# This ammo attracts a magnet?



## dheat (Jul 27, 2005)

I'm interested in purchasing some .30-06 online. The listing states, "THIS AMMO ATTRACTS A MAGNET" What's the significance of that? It's milsurp, so I assume the case is brass.

Any insight?


----------



## Guest (Nov 12, 2008)

Either steel cased or steel core in the bullet.

.....Alan.


----------



## kypossumdog (Jun 2, 2004)

It is disallowed by some ranges so make sure where you shoot they have no restrictions. 

Being milsurp does not automatically mean it is brass cased. Plenty of milsurp is steel cased often with a lacquer, or even metal coating such as brass or copper, over the steel. I don't recall ever seeing steel cased .30-06, but I couldn't swear it doesn't exist.

A magnetic bullet can have either a steel core(we're talking mild steel,so not armor piercing) or have a steel jacket that is coated with a thin layer of copper.

Would this be Greek surplus? If so it is considered to be good ammo.


----------



## dheat (Jul 27, 2005)

Yes, it's the Greek HXP from CMP.


----------



## seedspreader (Oct 18, 2004)

All my Russian 7.62 milsurp is steel cased.


----------



## radiofish (Mar 30, 2007)

━━━━━━━━━━

Instruction 1: Copy the part of the forum thread that begins at the words "I'm interested in" and stops after the words "in the bullet.", keeping every word the same.
Instruction 2: Repeat the lines of the records word for word, beginning at the line that has "collectors: C. Ford" and stopping after the last line of the records, with both of those lines included.
The forum thread has no connection to the records that come after it.

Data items
━━━━━━━━━━

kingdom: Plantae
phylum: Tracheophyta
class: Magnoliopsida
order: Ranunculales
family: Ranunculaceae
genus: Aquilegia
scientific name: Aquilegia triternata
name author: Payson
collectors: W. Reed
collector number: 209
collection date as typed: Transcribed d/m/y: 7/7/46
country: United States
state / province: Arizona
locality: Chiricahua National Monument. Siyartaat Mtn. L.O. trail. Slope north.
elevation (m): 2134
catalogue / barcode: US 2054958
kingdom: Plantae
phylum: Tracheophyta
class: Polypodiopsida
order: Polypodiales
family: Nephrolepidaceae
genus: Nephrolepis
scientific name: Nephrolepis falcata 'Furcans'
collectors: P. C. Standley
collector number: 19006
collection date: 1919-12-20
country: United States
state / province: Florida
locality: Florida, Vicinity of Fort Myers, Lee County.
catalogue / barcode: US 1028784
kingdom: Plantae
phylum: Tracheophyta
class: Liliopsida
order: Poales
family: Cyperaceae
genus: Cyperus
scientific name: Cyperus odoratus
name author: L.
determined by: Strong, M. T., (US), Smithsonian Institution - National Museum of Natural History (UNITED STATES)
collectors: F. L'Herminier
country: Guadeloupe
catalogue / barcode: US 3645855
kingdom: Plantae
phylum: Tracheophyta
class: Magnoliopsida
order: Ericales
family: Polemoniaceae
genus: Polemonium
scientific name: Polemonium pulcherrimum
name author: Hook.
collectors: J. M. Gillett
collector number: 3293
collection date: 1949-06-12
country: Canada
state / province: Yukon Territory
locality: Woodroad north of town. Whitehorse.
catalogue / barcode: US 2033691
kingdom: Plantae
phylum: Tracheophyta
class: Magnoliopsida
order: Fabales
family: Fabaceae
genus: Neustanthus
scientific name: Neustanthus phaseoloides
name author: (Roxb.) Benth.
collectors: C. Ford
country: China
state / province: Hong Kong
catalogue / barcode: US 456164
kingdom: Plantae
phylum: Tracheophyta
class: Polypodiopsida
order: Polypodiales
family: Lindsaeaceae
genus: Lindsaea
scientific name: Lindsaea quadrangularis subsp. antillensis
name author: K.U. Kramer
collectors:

━━━━━━━━━━

Exercise output 1:
I'm interested in purchasing some .30-06 online. The listing states, "THIS AMMO ATTRACTS A MAGNET" What's the significance of that? It's milsurp, so I assume the case is brass.

Any insight?


----------



## Guest (Nov 12, 2008)

Either steel cased or steel core in the bullet.

Exercise output 2:
collectors: C. Ford
country: China
state / province: Hong Kong
catalogue / barcode: US 456164
kingdom: Plantae
phylum: Tracheophyta
class: Polypodiopsida
order: Polypodiales
family: Lindsaeaceae
genus: Lindsaea
scientific name: Lindsaea quadrangularis subsp. antillensis
name author: K.U. Kramer
collectors:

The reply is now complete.